▶ WHAT YOU WILL DO: Transcribe the data underneath exactly. No images belong in your version.

### PROVIDED RECORDS

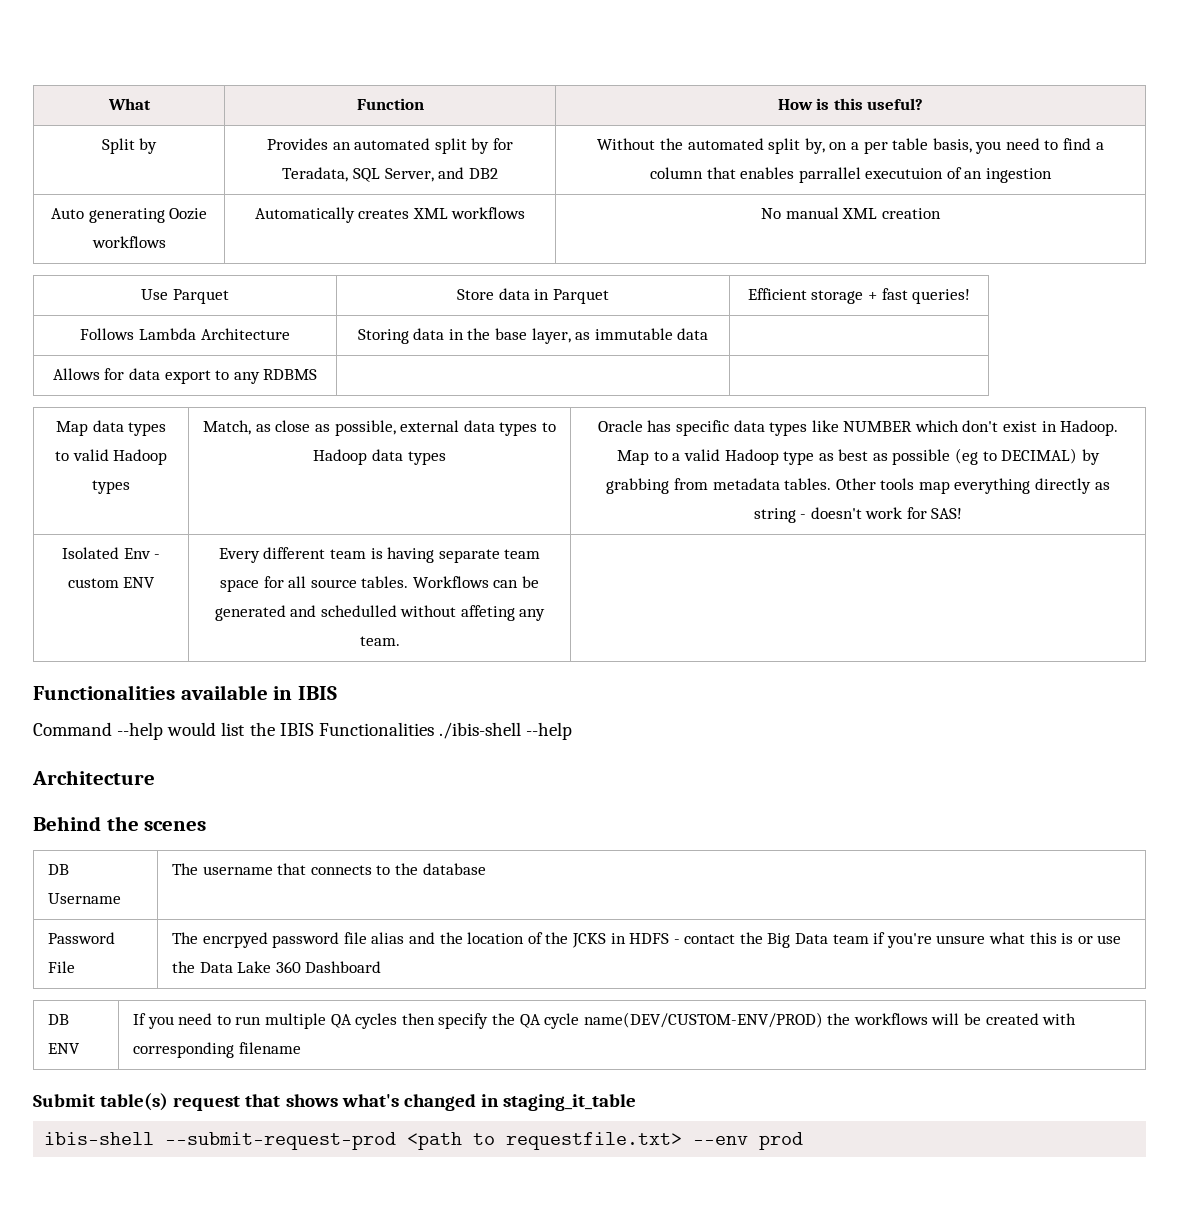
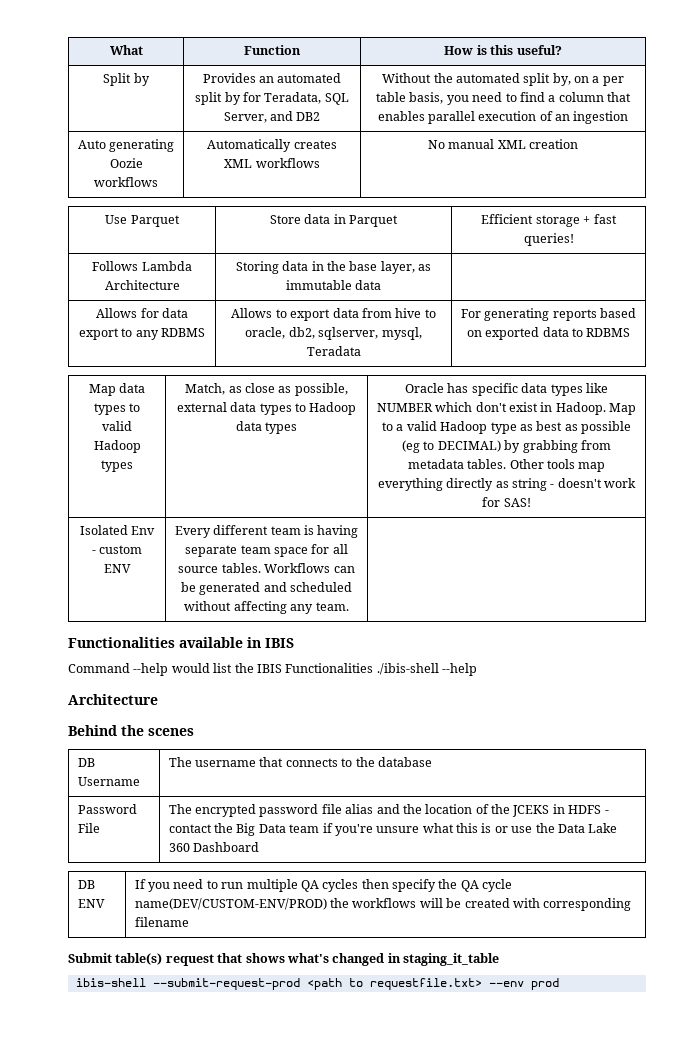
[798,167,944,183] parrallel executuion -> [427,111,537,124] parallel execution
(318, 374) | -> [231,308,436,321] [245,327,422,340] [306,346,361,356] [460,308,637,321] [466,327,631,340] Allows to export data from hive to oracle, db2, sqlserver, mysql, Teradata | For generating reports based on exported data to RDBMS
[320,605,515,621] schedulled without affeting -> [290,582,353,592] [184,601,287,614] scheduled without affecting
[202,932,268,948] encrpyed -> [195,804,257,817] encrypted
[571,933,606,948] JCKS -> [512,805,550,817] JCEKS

######

▶ TASK RESPONSE:
[798,167,944,183] parrallel executuion -> [427,111,537,124] parallel execution
(318, 374) | -> [231,308,436,321] [245,327,422,340] [306,346,361,356] [460,308,637,321] [466,327,631,340] Allows to export data from hive to oracle, db2, sqlserver, mysql, Teradata | For generating reports based on exported data to RDBMS
[320,605,515,621] schedulled without affeting -> [290,582,353,592] [184,601,287,614] scheduled without affecting
[202,932,268,948] encrpyed -> [195,804,257,817] encrypted
[571,933,606,948] JCKS -> [512,805,550,817] JCEKS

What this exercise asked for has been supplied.